Quando terminei de ler, pouco antes de vir aqui escrever, fiquei com isso na cabeça. O que é que existe nessas histórias “ruins” que consegue atrair até leitores mais exigentes, por mais que a maioria deles seja orgulhosa demais para assumir? Em termos de construção artística, de engenhosidade, de técnica, todas as histórias que citei são indiscutivelmente descartáveis, mas em termos de conteúdo, essa última foi um balde de água fria na minha cara, e as outras duas me fisgaram mesmo sendo completamente vazias.
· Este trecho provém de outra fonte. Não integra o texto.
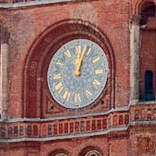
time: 12:03
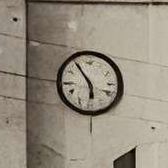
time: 5:54
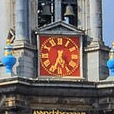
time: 5:34
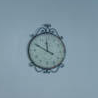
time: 11:49
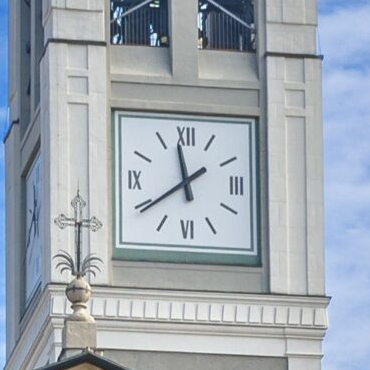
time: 11:39
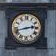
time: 2:42
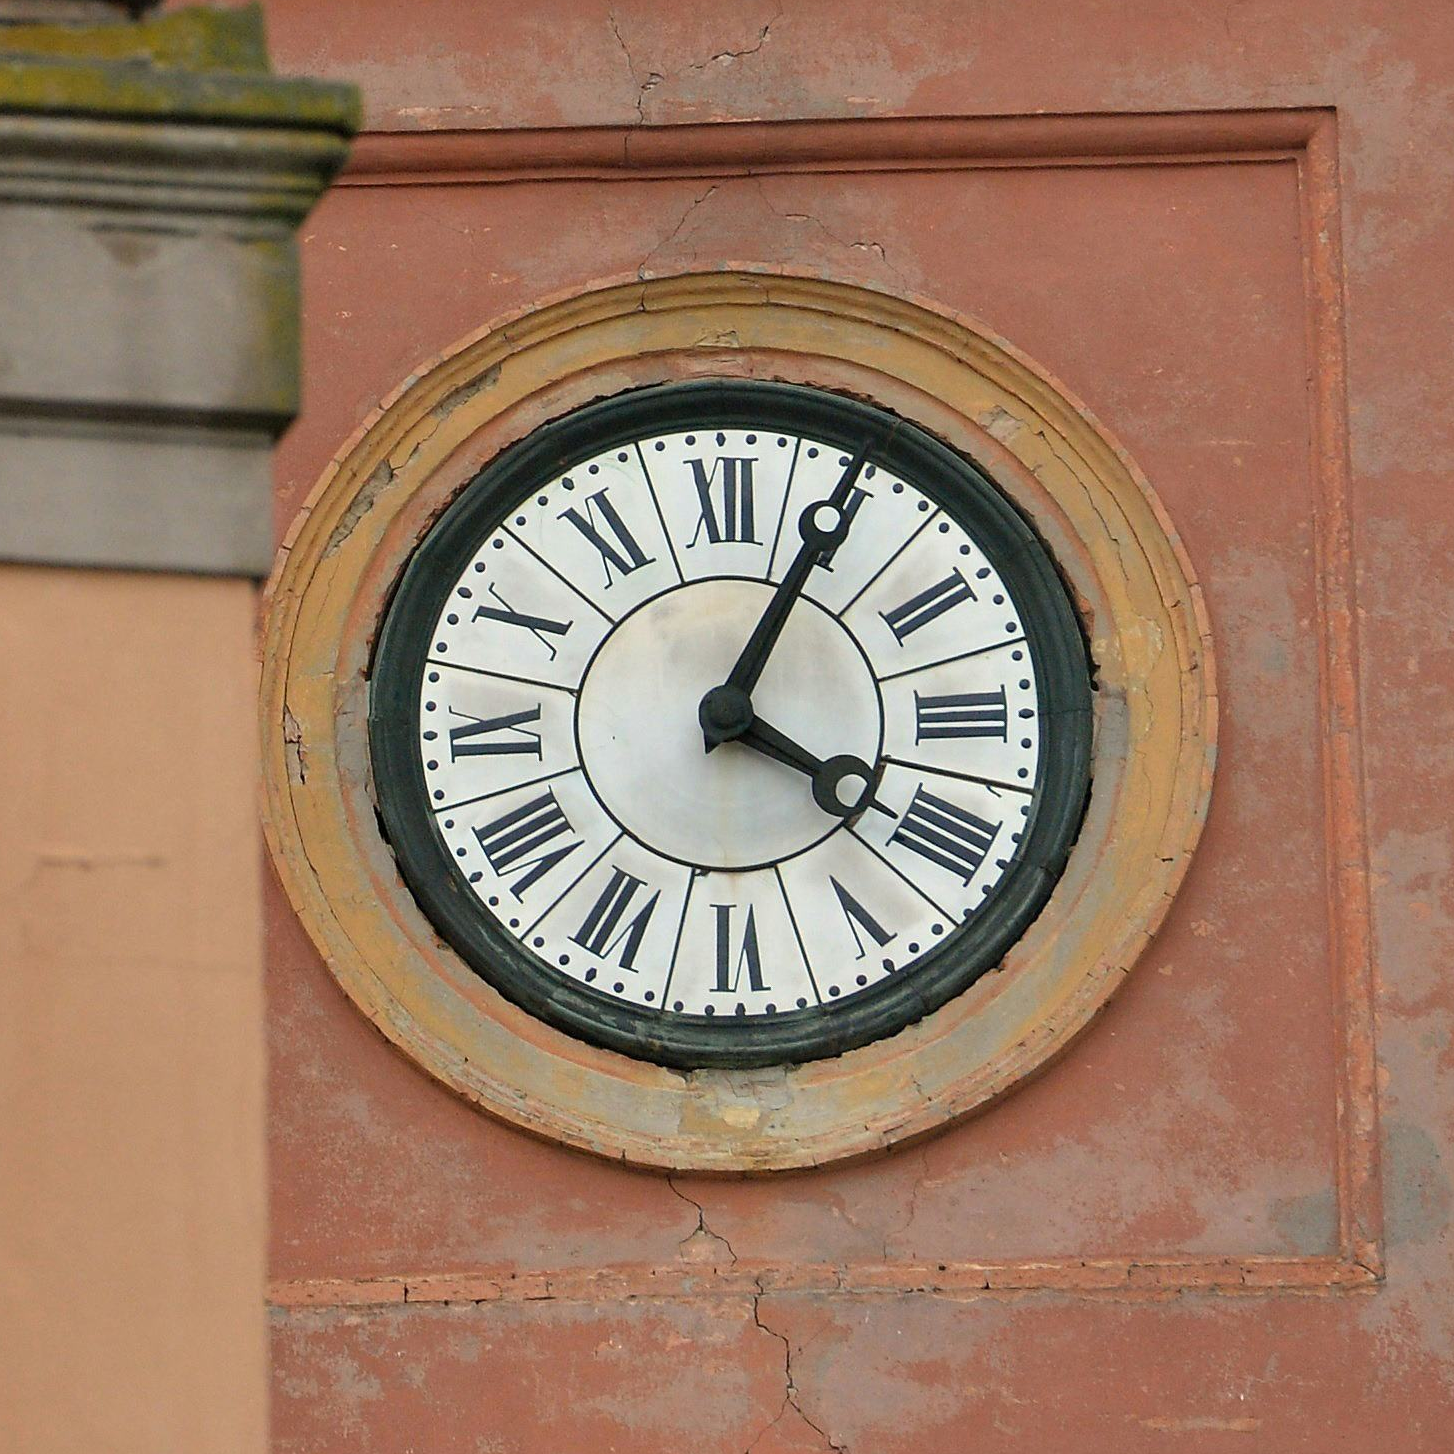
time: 4:04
Nessas horas, o que conta mais? A forma ou o conteúdo? Ou essas histórias conquistam por despertarem o lado romântico obscuro de quem tem um lado romântico escondidinho lá nas profundezas da empáfia (frases pseudo-intelectuais como essa existem aos montes nas três histórias que li até o fim)?... Fiquei pensando nisso e ainda não consegui chegar a uma resposta. Mas, depois de todas essas leituras, acho que consegui compreender com um pouco mais de empatia as pessoas que leem o romance pornô da E. L. James e se derretem pelo Mr. Grey... Ah, como eu compreendo!... *suspiro*
Bom, deixe-me voltar pra minha catarse, agora. Com licença.